• _Chart interpretation exercises_
>>

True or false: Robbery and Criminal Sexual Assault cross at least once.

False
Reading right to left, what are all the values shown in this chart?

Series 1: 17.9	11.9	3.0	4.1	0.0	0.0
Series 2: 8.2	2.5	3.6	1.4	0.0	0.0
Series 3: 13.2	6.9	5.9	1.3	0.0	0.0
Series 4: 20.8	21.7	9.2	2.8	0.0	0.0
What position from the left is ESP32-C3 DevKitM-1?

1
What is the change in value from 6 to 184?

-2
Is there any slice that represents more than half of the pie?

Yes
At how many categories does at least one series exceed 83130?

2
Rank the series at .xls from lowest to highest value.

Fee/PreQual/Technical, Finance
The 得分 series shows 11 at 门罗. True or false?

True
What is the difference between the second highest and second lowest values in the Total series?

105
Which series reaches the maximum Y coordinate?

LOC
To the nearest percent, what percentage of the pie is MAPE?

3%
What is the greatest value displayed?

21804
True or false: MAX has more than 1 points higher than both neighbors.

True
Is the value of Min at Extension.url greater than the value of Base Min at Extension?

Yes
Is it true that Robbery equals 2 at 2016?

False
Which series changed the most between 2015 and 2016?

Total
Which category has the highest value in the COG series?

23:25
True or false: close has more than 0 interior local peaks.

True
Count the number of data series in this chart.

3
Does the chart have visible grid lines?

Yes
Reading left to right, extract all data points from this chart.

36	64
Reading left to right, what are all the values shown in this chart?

<<

Rewrite all of the entries above, changing each occurrence of "chart" to "graph" and leaving everything else as it is.

True or false: Robbery and Criminal Sexual Assault cross at least once.

False
Reading right to left, what are all the values shown in this graph?

Series 1: 17.9	11.9	3.0	4.1	0.0	0.0
Series 2: 8.2	2.5	3.6	1.4	0.0	0.0
Series 3: 13.2	6.9	5.9	1.3	0.0	0.0
Series 4: 20.8	21.7	9.2	2.8	0.0	0.0
What position from the left is ESP32-C3 DevKitM-1?

1
What is the change in value from 6 to 184?

-2
Is there any slice that represents more than half of the pie?

Yes
At how many categories does at least one series exceed 83130?

2
Rank the series at .xls from lowest to highest value.

Fee/PreQual/Technical, Finance
The 得分 series shows 11 at 门罗. True or false?

True
What is the difference between the second highest and second lowest values in the Total series?

105
Which series reaches the maximum Y coordinate?

LOC
To the nearest percent, what percentage of the pie is MAPE?

3%
What is the greatest value displayed?

21804
True or false: MAX has more than 1 points higher than both neighbors.

True
Is the value of Min at Extension.url greater than the value of Base Min at Extension?

Yes
Is it true that Robbery equals 2 at 2016?

False
Which series changed the most between 2015 and 2016?

Total
Which category has the highest value in the COG series?

23:25
True or false: close has more than 0 interior local peaks.

True
Count the number of data series in this graph.

3
Does the graph have visible grid lines?

Yes
Reading left to right, extract all data points from this graph.

36	64
Reading left to right, what are all the values shown in this graph?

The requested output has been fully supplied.